(Beginning of DATASET RECORDS)

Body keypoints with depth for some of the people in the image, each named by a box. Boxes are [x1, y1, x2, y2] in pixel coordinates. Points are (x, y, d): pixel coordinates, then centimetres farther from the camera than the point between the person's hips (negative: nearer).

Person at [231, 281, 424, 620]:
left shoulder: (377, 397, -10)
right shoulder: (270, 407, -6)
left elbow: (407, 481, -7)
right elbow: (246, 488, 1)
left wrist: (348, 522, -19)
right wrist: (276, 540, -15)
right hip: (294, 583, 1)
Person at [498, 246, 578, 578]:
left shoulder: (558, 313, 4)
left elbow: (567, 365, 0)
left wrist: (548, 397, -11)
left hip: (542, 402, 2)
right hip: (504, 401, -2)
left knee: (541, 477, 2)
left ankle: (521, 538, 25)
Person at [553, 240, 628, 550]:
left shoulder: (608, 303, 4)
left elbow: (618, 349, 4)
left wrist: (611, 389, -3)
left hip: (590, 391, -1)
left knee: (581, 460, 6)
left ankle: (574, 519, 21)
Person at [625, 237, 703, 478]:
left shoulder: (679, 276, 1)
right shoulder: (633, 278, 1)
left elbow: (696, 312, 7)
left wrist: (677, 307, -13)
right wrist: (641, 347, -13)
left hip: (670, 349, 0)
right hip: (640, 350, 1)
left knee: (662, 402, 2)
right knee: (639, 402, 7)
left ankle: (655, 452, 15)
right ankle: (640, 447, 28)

(End of DATASET RECORDS)

- EXERCISE PROMPT
In the entries above, one line contains "left shoulder: (558, 313, 4)" and another contains "left knee: (662, 402, 2)". Reproduce exactly those two lines and the lines between them, nothing else.

- REPLY TO THE EXERCISE
left shoulder: (558, 313, 4)
left elbow: (567, 365, 0)
left wrist: (548, 397, -11)
left hip: (542, 402, 2)
right hip: (504, 401, -2)
left knee: (541, 477, 2)
left ankle: (521, 538, 25)
Person at [553, 240, 628, 550]:
left shoulder: (608, 303, 4)
left elbow: (618, 349, 4)
left wrist: (611, 389, -3)
left hip: (590, 391, -1)
left knee: (581, 460, 6)
left ankle: (574, 519, 21)
Person at [625, 237, 703, 478]:
left shoulder: (679, 276, 1)
right shoulder: (633, 278, 1)
left elbow: (696, 312, 7)
left wrist: (677, 307, -13)
right wrist: (641, 347, -13)
left hip: (670, 349, 0)
right hip: (640, 350, 1)
left knee: (662, 402, 2)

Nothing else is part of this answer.